High School Ball is not Supposed to be Club Ball
- Brett Swip
- Mar 25
- 2 min read
I’ve spent 26 years running a club program. I coached 11 years at the college level and 11 years at the high school level. Each environment has a purpose. Each one serves a different role in a player’s development. When those roles are respected, the system works. When they start to blur, problems show up quickly.
That’s where we are now.
More and more, high school programs are being run like club programs. Easy access for families to coaches and administrators. Parents speaking on behalf of players. Players not being present for their own conversations. Administrators addressing complaints without the coach. Attendance expectations becoming flexible. Hard coaching being questioned. Accountability being mislabeled. Personal development taking a back seat.
That’s not what high school sports are built for.
High school programs are supposed to be structured. They are supposed to create daily interaction between players and coaches. They are supposed to teach responsibility, communication, and consistency. They are supposed to mirror what comes next, whether that’s college athletics, professional ball, or the career path.
In those environments, players are expected to speak for themselves. They are expected to show up. They are expected to handle coaching that challenges them. They are expected to be accountable for their role, their effort, and their behavior.
Club ball serves a different purpose. It provides development, exposure, and flexibility. It allows coaches and families to navigate schedules together and opportunities in a way that fits the athlete's needs in that moment. It is a critical part of the equation. But it is not meant to replace the daily structure and expectations of a high school program.
When we start treating high school like club, we remove the very things that prepare players for what’s next. We replace structure with convenience. We replace accountability with comfort. We replace growth with short-term satisfaction.
And the result is showing up at the next level.
College coaches are seeing players who struggle with basic expectations. Professional organizations are seeing players who haven’t been held to consistent standards. The gap isn’t talent. It’s readiness.

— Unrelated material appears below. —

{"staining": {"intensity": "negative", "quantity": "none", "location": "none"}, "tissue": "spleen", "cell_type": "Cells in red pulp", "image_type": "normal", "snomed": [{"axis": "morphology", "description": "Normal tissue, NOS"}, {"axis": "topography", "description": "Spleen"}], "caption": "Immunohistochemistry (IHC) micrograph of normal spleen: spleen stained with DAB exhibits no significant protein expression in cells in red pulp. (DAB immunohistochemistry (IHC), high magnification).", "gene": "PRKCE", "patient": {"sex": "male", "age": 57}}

High school sports should challenge players. They should require something from them. They should put them in situations where they have to grow, communicate, and respond to adversity.
That only happens when boundaries exist.
If we continue to blur the lines and turn high school programs into a more relaxed, family-prioritized environment, we are not helping athletes. We are feeding a sense of entitlement that will eventually get exposed.
Each level has its place. Club. High school. College. Professional.
When we allow each one to do its job, players develop the right way as players and people.
When we don’t, everyone downstream pays for it.